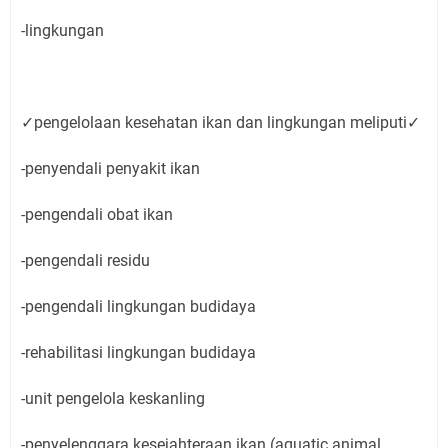
-lingkungan
✓pengelolaan kesehatan ikan dan lingkungan meliputi✓
-penyendali penyakit ikan
-pengendali obat ikan
-pengendali residu
-pengendali lingkungan budidaya
-rehabilitasi lingkungan budidaya
-unit pengelola keskanling
-penyelenggara kesejahteraan ikan (aquatic animal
━━━━━━━━━━━━━━━━━━━━━━━━━━━━━━
# Your assignment
The reply has to reproduce every line above verbatim and contain no pictures.

# Answer to this task
-lingkungan
✓pengelolaan kesehatan ikan dan lingkungan meliputi✓
-penyendali penyakit ikan
-pengendali obat ikan
-pengendali residu
-pengendali lingkungan budidaya
-rehabilitasi lingkungan budidaya
-unit pengelola keskanling
-penyelenggara kesejahteraan ikan (aquatic animal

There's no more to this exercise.